I like using geographical references too. "Three Top Mountain" sounds pretty good, especially if you're a trio.  :Wink:  The standard (or hackneyed) approach would be to change the number to suit the number of members, or go with something like "Three Top Mountaineers," or "Three Top Rangers" (fill in your own active-sounding noun there.) Steve Martin quipped about his cohorts The Steep Canyon Rangers, saying there isn't much ranging one can do in a steep canyon.  :Grin: 

Actually, Mike, I _did_ check the band namer, and once I was done wasting my time over in that area (love the April Fools hoaxes), I thought something similar could be done old-style, and with possibly more variety, using the method I suggested.  :Wink:  Plus, Uncle Bob could always say he came up with his band's name thanks to the help of all his buddies at the Mandolin Café! That carries a lot of clout in certain circles.

----------


## farmerjones

"Great Exposure" is back and available for use. 

But i like the idea of having a theme song/tune. So "Buiscuit Burnerz" would work. If you were the "High Lonesome Cabin Boys," every tune would be a theme song. 
Or, "My Late Momma's High Lonesome Mountain Cabin Murder Boys."  :Smile:

----------


## Markus

I too like your geographical reference ideas, especially when one is so fond of your home area. I feel the same way about where I am, and get great happiness out of names that reference something local.

----------


## mandopete

Eddie

----------


## Martian

Def Lester

----------


## Bigtuna

> Def Lester


Nice work! The second best band name I've heard this year. The first, The Dead Kenny G's, not my cup of tea but a good name for a jazz band (a real band at that). Keep them coming.

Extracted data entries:

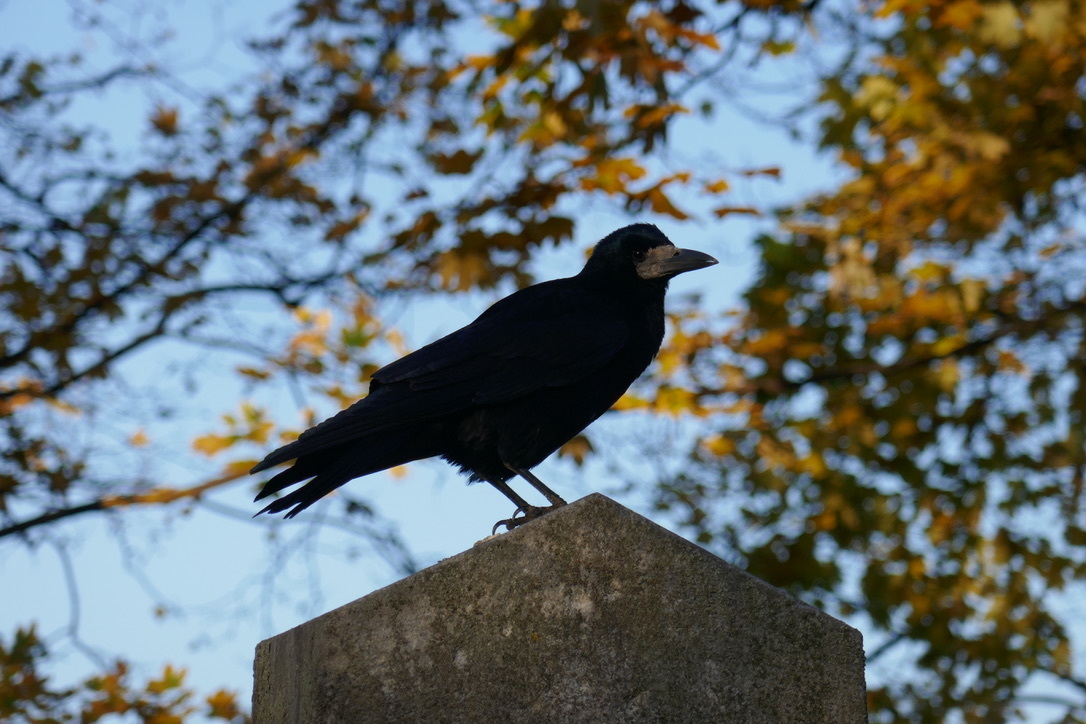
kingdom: Animalia
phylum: Chordata
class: Aves
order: Passeriformes
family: Corvidae
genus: Corvus
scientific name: Corvus frugilegus
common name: Rook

## Work instructions
Can you carry on the forum thread about band names, picking up right after its final post?

## Final answer
----------


## Willie Poole

Ivan, When I started my band up and was looking for a name I said I would like something that was relating to the Civil War and my bass player was a graduate od Duke University and he mention the train station there called Durham Station and that is what I named the bad..."DURHAM STATION BLUEGRASS BAND"...We kinda like it....The station is either torn down now or has beed built up so I can`t find any good picturs of it to use for promotion fliers but I keep looking in the libraries around here, I find pix but they are not what I want to use...I am thinking of taking a pix of any station and super impose the name Durham Station on it...

   Some friends of mine live on a road called "Virginia Hills" and thats what they call their band so there are a lot of streets and towns that would make good names....IF you are playing traditional bluegrass it shouldn`t be hard.....

    Willie

----------


## journeybear

I've always wondered why Alison Krauss went with Union Station. It's only the most common railroad station name. And what does it have to do with bluegrass? Well, maybe that goes to show you needn't be too persnickety about your choice after all.  :Wink:

----------


## allenhopkins

> ...I can`t find any good picturs of it to use for promotion fliers but I keep looking in the libraries around here, I find pix but they are not what I want to use...I am thinking of taking a pix of any station and super impose the name Durham Station on it...


Willie, is *this* any help?  I guess this station's been torn down, and the new one doesn't seem photogenic.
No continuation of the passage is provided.